While attending the funeral of a good friend, I was profoundly impacted by a simple story shared by the Pastor conducting the service. Of course, as goes with most memorial services, the time was filled with many stories and reflections of all that my friend had done in his life, sadly cut short by a sudden and unexpected heart attack. It is right that those stories be shared, because my friend was a man of unusual character marked by a lifetime of selfless servanthood and countless lives he had touched.
The sharing, singing, and celebration of a life well lived was muted for me by the powerful truth shared in the introductory remarks of the service.
It seems that a man and his young daughter were out for a drive on a hot summer evening. As they drove along the road, windows open because of the heat, a large wasp flew into the car and began to buzz around the little girl’s head. She was terrified and began to flail her arms wildly at the buzzing insect. Many of us would react the same way, but for her this was an especially dangerous situation because she was allergic to bee stings and knew that a strike by the menacing wasp could mean she could die.
As the child screamed and flailed her arms in an attempt to protect herself from the sting of the wasp her father calmly pulled the car to the side of the road. As he stopped the car, he reached out and grabbed the wasp in his hand. After a moment, he opened his hand and as the wasp flew out of the car the father wiped the tears from his daughter’s eyes and opened his hand for her to see the growing, red whelp in the palm of his hand. He spoke in reassuring tones, “Honey, it’s o.k. The wasp can’t hurt you now. See, I’ve taken away his sting.”
Many of us are deeply concerned, even frightened, as we watch the moral fabric of our nation in decay and the very real spectre of persecution of Christ-followers looming on the horizon. In fact, if you are not concerned, you haven’t been paying attention. Hostility toward our faith is gaining ground even as the celebration of evil and perversion grows all around us.
On and on it goes as we flail our arms wildly at the wasps of liberalism and progressive politics. We are terrified that our churches will lose tax-exemption, our freedoms of speech and religion will be stripped away. We fear that the government will take our guns and march us all off to FEMA camps they are secretly building in the desert; that our churches will be destroyed by bulldozers and our Bibles burned.
The wasps are in the car and believers are flailing our arms and swatting at the denizens from Hell bent upon our destruction. We fear persecution and death because we are so alive to our flesh long having forgotten the command to “take up our cross and follow Christ.”
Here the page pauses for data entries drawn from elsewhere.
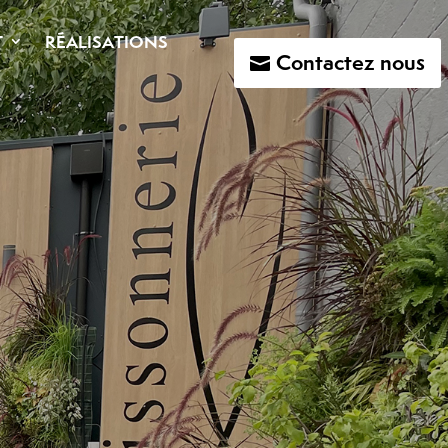
T
RÉALISATIONS
Contactez nous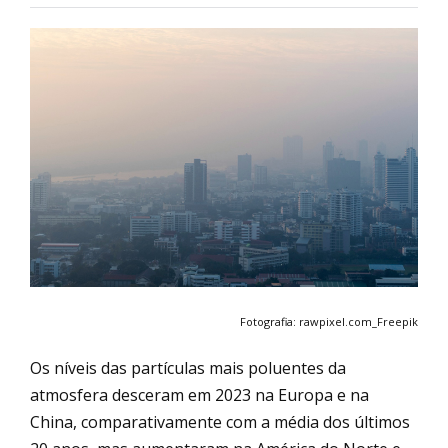
Fotografia: rawpixel.com_Freepik
Os níveis das partículas mais poluentes da
atmosfera desceram em 2023 na Europa e na
China, comparativamente com a média dos últimos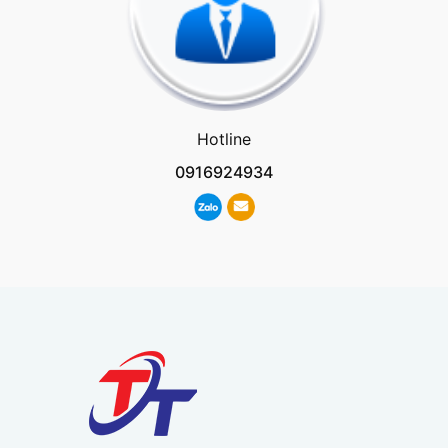
Hotline
0916924934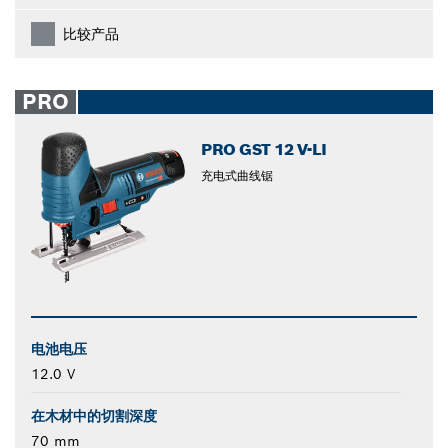
比较产品
PRO
PRO GST 12 V-LI
充电式曲线锯
电池电压
12.0 V
在木材中的切割深度
70 mm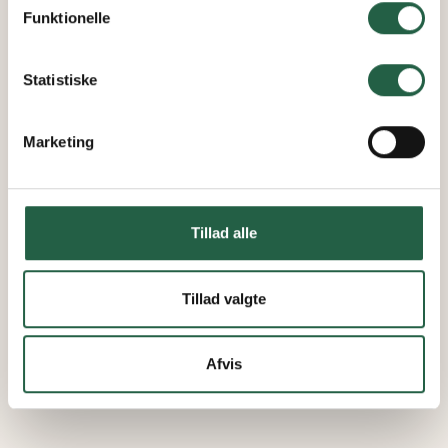
personoplysninger ved at trykke på linket.
Funktionelle
Få flere oplysninger om, hvordan Google behandler
personlige oplysninger
Statistiske
Marketing
Tillad alle
Tillad valgte
Afvis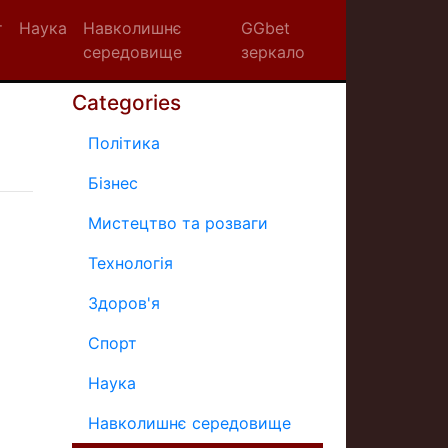
т
Наука
Навколишнє
GGbet
середовище
зеркало
Categories
Політика
Бізнес
Мистецтво та розваги
Технологія
Здоров'я
Спорт
Наука
Навколишнє середовище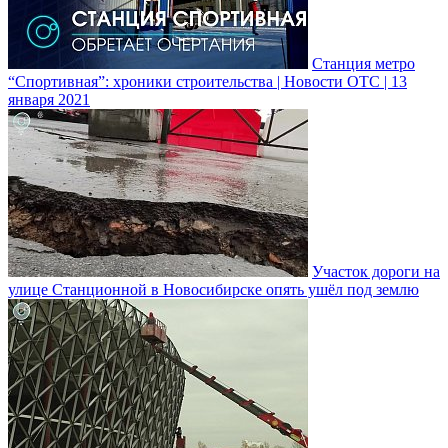
Станция метро
“Спортивная”: хроники строительства | Новости ОТС | 13
января 2021
Участок дороги на
улице Станционной в Новосибирске опять ушёл под землю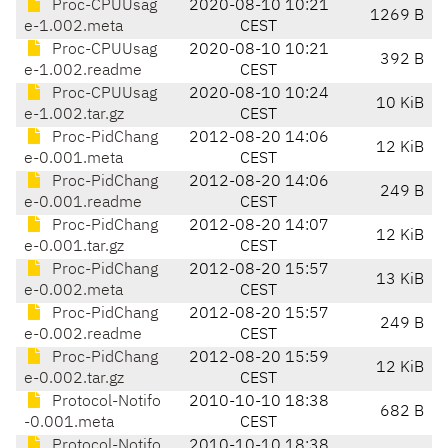
Proc-CPUUsag
2020-08-10 10:21
1269 B
e-1.002.meta
CEST
Proc-CPUUsag
2020-08-10 10:21
392 B
e-1.002.readme
CEST
Proc-CPUUsag
2020-08-10 10:24
10 KiB
e-1.002.tar.gz
CEST
Proc-PidChang
2012-08-20 14:06
12 KiB
e-0.001.meta
CEST
Proc-PidChang
2012-08-20 14:06
249 B
e-0.001.readme
CEST
Proc-PidChang
2012-08-20 14:07
12 KiB
e-0.001.tar.gz
CEST
Proc-PidChang
2012-08-20 15:57
13 KiB
e-0.002.meta
CEST
Proc-PidChang
2012-08-20 15:57
249 B
e-0.002.readme
CEST
Proc-PidChang
2012-08-20 15:59
12 KiB
e-0.002.tar.gz
CEST
Protocol-Notifo
2010-10-10 18:38
682 B
-0.001.meta
CEST
Protocol-Notifo
2010-10-10 18:38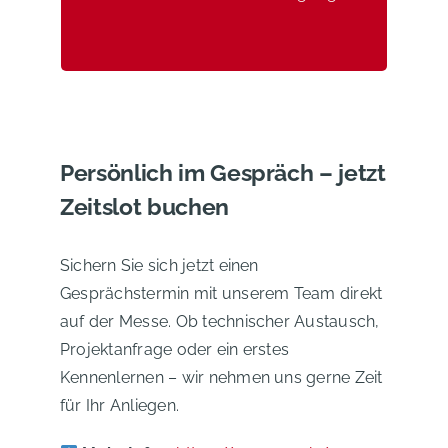
Persönlich im Gespräch – jetzt
Zeitslot buchen
Sichern Sie sich jetzt einen
Gesprächstermin mit unserem Team direkt
auf der Messe. Ob technischer Austausch,
Projektanfrage oder ein erstes
Kennenlernen – wir nehmen uns gerne Zeit
für Ihr Anliegen.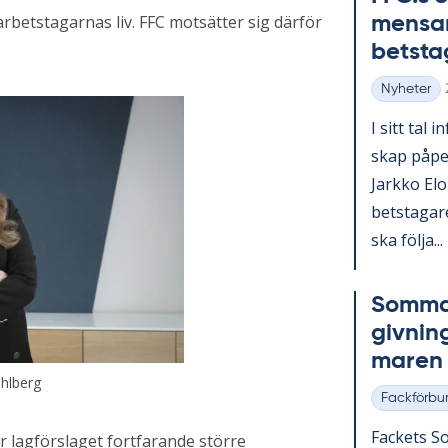
rbetstagarnas liv. FFC motsätter sig därför
men­sam
bets­ta­
Nyheter
Kategorier
I sitt tal i
skap på­pe­
Jark­ko Elo­
bets­ta­ga­
ska följa...
Som­mar
giv­nin
ma­ren
ahlberg
Fackförbu
Kategorier
Fac­kets So
r lagförslaget fortfarande större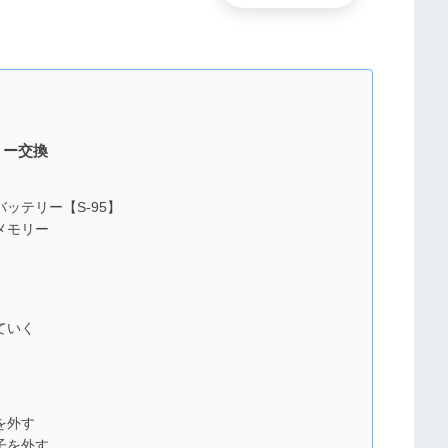
リー交換
)
ッテリー【S-95】
メモリー
ていく
を外す
子を外す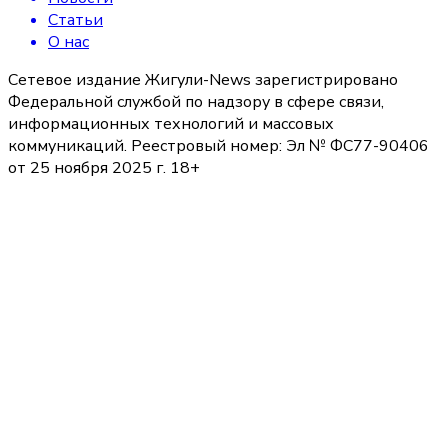
Статьи
О нас
Сетевое издание Жигули-News зарегистрировано
Федеральной службой по надзору в сфере связи,
информационных технологий и массовых
коммуникаций. Реестровый номер: Эл № ФС77-90406
от 25 ноября 2025 г. 18+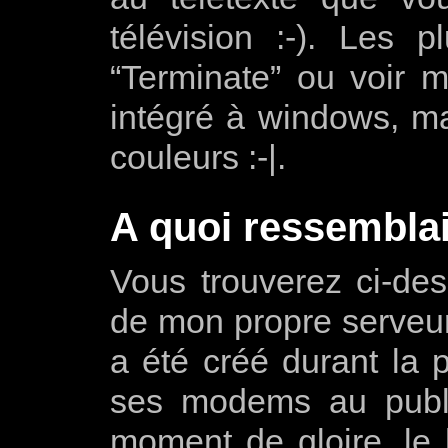
télévision :-). Les p
“Terminate” ou voir m
intégré à windows, ma
couleurs :-|.
A quoi ressemblait
Vous trouverez ci-de
de mon propre serveu
a été créé durant la 
ses modems au publi
moment de gloire, le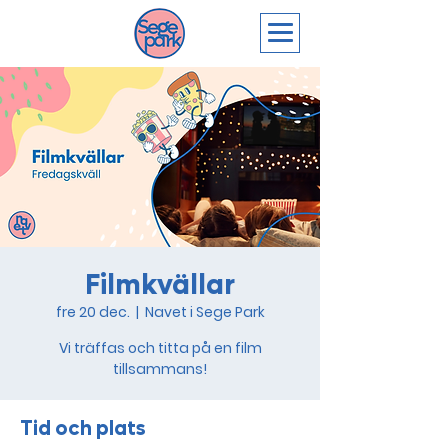
Filmkvällar
fre 20 dec.
  |  
Navet i Sege Park
Vi träffas och titta på en film
tillsammans!
Tid och plats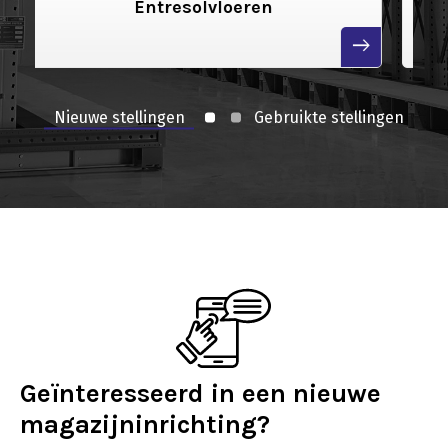
Archiefstellingen
read
read
more
more
Geïnteresseerd in een nieuwe
magazijninrichting?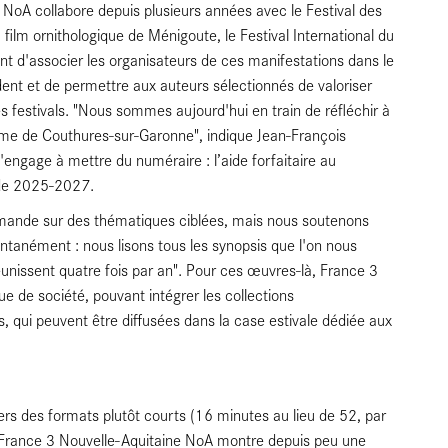
NoA collabore depuis plusieurs années avec le Festival des
u film ornithologique de Ménigoute, le Festival International du
étant d'associer les organisateurs de ces manifestations dans le
ent et de permettre aux auteurs sélectionnés de valoriser
s festivals. "Nous sommes aujourd'hui en train de réfléchir à
isme de Couthures-sur-Garonne", indique Jean-François
'engage à mettre du numéraire : l’aide forfaitaire au
ode 2025-2027.
mande sur des thématiques ciblées, mais nous soutenons
ntanément : nous lisons tous les synopsis que l'on nous
unissent quatre fois par an". Pour ces œuvres-là, France 3
ue de société, pouvant intégrer les collections
qui peuvent être diffusées dans la case estivale dédiée aux
rs des formats plutôt courts (16 minutes au lieu de 52, par
, France 3 Nouvelle-Aquitaine NoA montre depuis peu une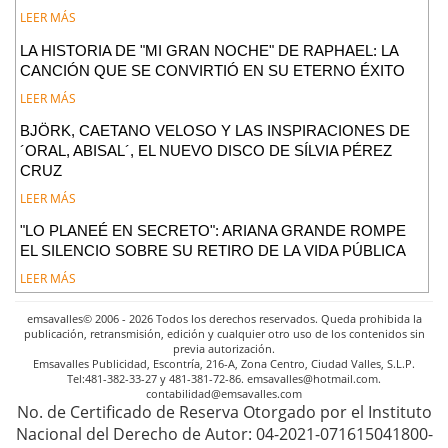
LEER MÁS
LA HISTORIA DE "MI GRAN NOCHE" DE RAPHAEL: LA
CANCIÓN QUE SE CONVIRTIÓ EN SU ETERNO ÉXITO
LEER MÁS
BJÖRK, CAETANO VELOSO Y LAS INSPIRACIONES DE
´ORAL, ABISAL´, EL NUEVO DISCO DE SÍLVIA PÉREZ
CRUZ
LEER MÁS
"LO PLANEÉ EN SECRETO": ARIANA GRANDE ROMPE
EL SILENCIO SOBRE SU RETIRO DE LA VIDA PÚBLICA
LEER MÁS
emsavalles© 2006 - 2026 Todos los derechos reservados. Queda prohibida la
publicación, retransmisión, edición y cualquier otro uso de los contenidos sin
previa autorización.
Emsavalles Publicidad, Escontría, 216-A, Zona Centro, Ciudad Valles, S.L.P.
Tel:481-382-33-27 y 481-381-72-86. emsavalles@hotmail.com.
contabilidad@emsavalles.com
No. de Certificado de Reserva Otorgado por el Instituto
Nacional del Derecho de Autor: 04-2021-071615041800-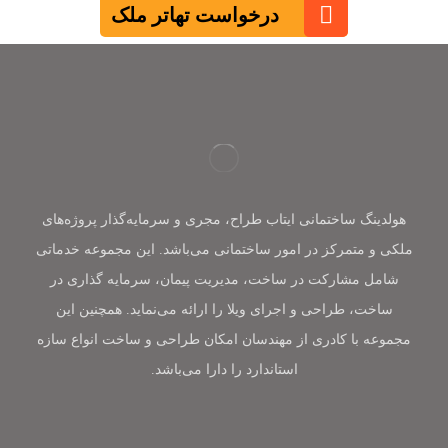
درخواست تهاتر ملک
هولدینگ ساختمانی ایتاب طراح، مجری و سرمایه‌گذار پروژه‌های
ملکی و متمرکز در امور ساختمانی می‌باشد. این مجموعه خدماتی
شامل مشارکت در ساخت، مدیریت پیمان، سرمایه گذاری در
ساخت، طراحی و اجرای ویلا را ارائه می‌نماید. همچنین این
مجموعه با کادری از مهندسان امکان طراحی و ساخت انواع سازه
استاندارد را دارا می‌باشد.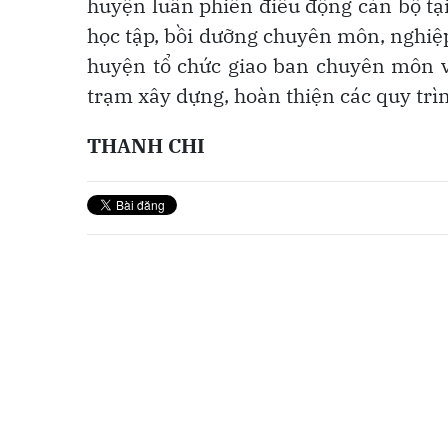
huyện luân phiên điều động cán bộ tạ
học tập, bồi dưỡng chuyên môn, nghiệ
huyện tổ chức giao ban chuyên môn vớ
trạm xây dựng, hoàn thiện các quy trì
THANH CHI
We have desired the blessings of God but recoil at the prospect of sharing in His suffering.
Is it the nation we hope to preserve or is it in fact, our lifestyle?
Is it our freedom we long to keep, or is it our prosperity?
America is not the Kingdom of God and the Kingdom of God is not America. Saving America is not the same thing at extending the Kingdom of Heaven. Because of our grave national sin, America may justly fade into disgrace and obscurity but the Kingdom of Heaven will never falter nor fail. Jesus said, “Seek first the Kingdom of God and His righteousness, and all these things will be added to you.” (Matthew 6:33)
It may be that our fear of the wasp is greater than our trust in our Father.
I am not immune from worry. I am concerned about the future and what will happen to us as Christ-followers. What might we be forced to endure because of our faith? More importantly to me is what will become of my children and grandchildren? In the middle of all of my own swatting and flailing I attended a memorial service of a friend who had died. Right in the middle of that service God showed me the palm of His hand and said, “It’s o.k. Honey. See, I’ve taken away his sting.”